BB Issues Draft Regulation for Payment System Operators

Facebook
Twitter
LinkedIn
WhatsApp


Dhaka: Bangladesh Bank (BB) has published the draft ‘Payment System Operator (PSO) Regulation 2025’, a move aimed at integrating the regulation with the existing Payment and Settlement Systems Act, 2024. The central bank has recently sought public feedback on the draft regulation and plans to finalize it after consulting with stakeholders.



According to Bangladesh Sangbad Sangstha, the draft mandates that every PSO maintains a sufficient balance in its Trust and Settlement Account (TSA) at the end of each business day to cover all outstanding merchant liabilities. A shortfall in the TSA will result in a penalty, determined as the lesser of Tk 30 lakh or the prevailing Standing Lending Facility (SLF) rate, currently at 11.50 percent. Directors, CEOs, and treasury officers will be held personally accountable for any TSA shortfall. If unresolved for more than 14 days, an extra fine of Tk 10,000 per day will be imposed.



PSOs, acting as intermediaries, facilitate payment channels for acquiring, processing, clearing payment instructions, and settling obligations. However, they are not allowed to issue e-money, and all settlements must occur through scheduled commercial banks. Authorized PSO services presently include merchant acquiring, ATM acquiring, and payment switching. Prominent PSOs in Bangladesh include SSLCOMMERZ Ltd, shurjoPay, IT Consultants Ltd, aamarPay, and PayStation.



To obtain a PSO license, a company must be incorporated under the Companies Act 1994, with payment services explicitly mentioned in its Memorandum of Association. The licensing process involves two stages: obtaining a No Objection Certificate (NOC) and then the main license. The application fee is Tk 50,000, while the license fee is Tk 5 lakh. A licensed PSO must commence operations within 120 days, as stated in the draft.

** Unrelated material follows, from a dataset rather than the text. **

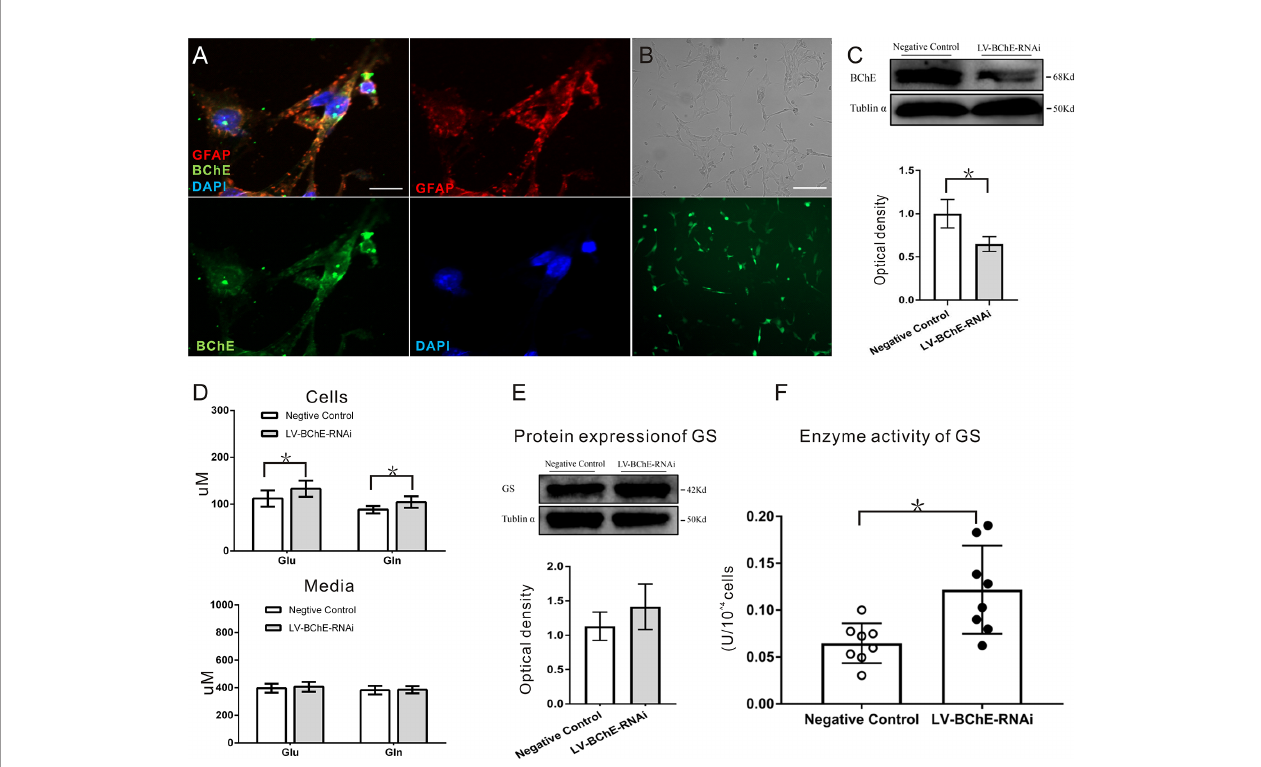
FIGURE 6 | In vitro BChE knockdown in astrocytes increased both Glu and Gln levels and GS enzyme activity. (A) Colocalization of the astrocyte marker GFAP (red) and BChE (green) was detected in C8D1A cells, Scale bar: 20 µm). (B) Representative images of EGFP expression 72 h after C8D1A cells were transfected with lentivirus. Scale bar: 200 m m. (C) Western blots probed with anti-BChE and anti-tubulin a antibodies. The expression of BChE was signi fi cantly decreased 72 h after lentivirus transfection in the LV-BChE-RNAi group compared with the negative control group ( p = 0.031, * p < 0.05; n = 3). (D) The results showed that both Glu and Gln levels were increased when BChE expression was downregulated (Glu: p = 0.036; n = 6 – 8; Gln: p = 0.010; n = 8; * p < 0.05). However, the data showed that the concentrations in the medium were not signi fi cantly different between the negative control and LV-BChE-RNAi groups (Glu: p = 0.566; n = 8; Gln: p = 0.834; n = 8). (E) Representative western blot images of GS expression in C8D1A cells after BChE knockdown are shown. The protein expression of GS was not signi fi cantly changed after BChE knockdown in the LV-BChE-RNAi group compared with the negative control group ( p = 0.275, n = 3). Relative intensity: GS/tubulin a . (F) BChE knockdown signi fi cantly increased the enzyme activity of GS in C8D1A cells in the LV-BChE-RNAi group compared with the negative control group ( p = 0.003, * p < 0.05; n = 8). The data are presented as the mean ±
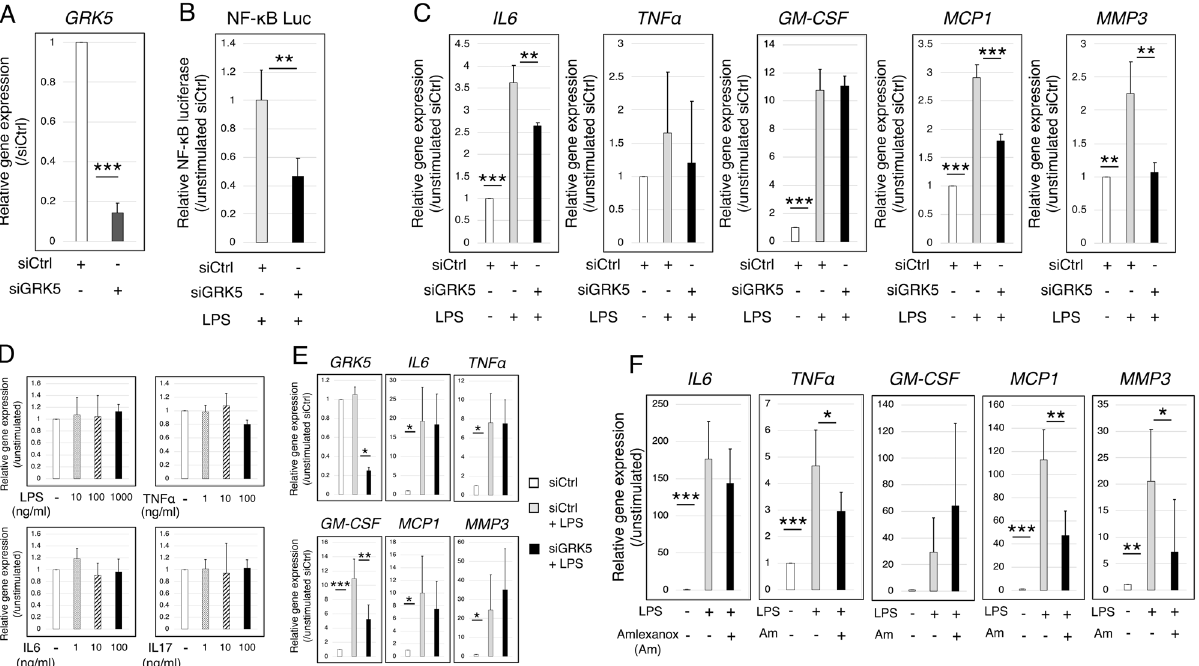
Figure 2. Effects of GRK5 knockdown by siRNA on NF-κB transcriptional activation and the expression of inflammatory genes in the human synovial SW982 cell line and human primary RA synovial cells. ( A ) Efficiency of GRK5 knockdown in SW982 cells transfected with small interfering RNA (siRNA)-targeting GRK5 (siGRK5). Values are means ± SD (n = 3). *** P < 0.001 versus siRNA for control (siCtrl). ( B ) NF-κB transcriptional activation in siGRK5-transfected SW982 cells. Values are means ± SD (n = 4). ** P < 0.01 versus siCtrl. ( C ) Changes in gene expressions in response to LPS stimulation in siGRK5-transfected SW982 cells. Values are means ± SD (n = 3). ** P < 0.01; *** P < 0.001. ( D ) Effect of various inflammatory stimulation on GRK5 gene expression in human primary RA synovial cells. Values are means ± SD (n = 3). ( E ) Efficiency of GRK5 knockdown in human primary RA synovial cells transfected with siGRK5. Values are means ± SD (n = 4). ** P < 0.01. ( F ) Efficiency of GRK5 inhibition with Amlexanox. Values are means ± SD (n = 4). * P < 0.05; ** P <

Minimum capital requirements vary by service type, with Tk 1 crore for digital merchant acquiring and up to Tk 20 crore for ATM/CRM services. Additionally, PSOs must maintain ongoing capital equivalent to 0.3% of their average monthly transaction volume (over the past 12 months) for merchant acquiring and payment initiation, and 0.1% for switching, ATM, and card scheme services.



The draft also outlines that each PSO must have a board of at least five members, two-thirds of whom must be non-executive directors. The chairman must also be a non-executive member. Board members must have a minimum of five years of professional experience and meet integrity standards. Directors cannot be loan defaulters or hold positions in any other PSO simultaneously.



The CEO or managing director must have a graduate degree and five years of experience in finance, payments, fintech, IT, or telecom, including at least two years in a senior leadership role. Appointment of a CEO requires prior approval from Bangladesh Bank, along with a background check, educational verification, and CIB report.



PSOs are required to complete KYC verification for all merchants, maintain written settlement agreements, and ensure that sales proceeds are settled within five working days. Cash settlement is strictly prohibited. ATM and CRM outlets must be located in secure and accessible areas, with downtime not exceeding 12 hours in urban areas or 24 hours in rural areas without prior approval. A central monitoring system will be mandatory.



As per the draft, each PSO must establish a comprehensive risk management framework covering liquidity, operational, custody, fraud, and money laundering risks. Boards will define risk appetite and strategy, while senior management will oversee implementation, monitoring, and stress testing. Sponsor shareholders will be prohibited from transferring shares within five years without central bank approval. PSOs will be subject to both off-site and on-site inspections by Bangladesh Bank.



Any customer charges will require prior approval from the central bank, and all transaction data must be preserved for at least 12 years. In case of a major operational incident, PSOs must report it within 24 hours, and any data breach must be reported within 72 hours.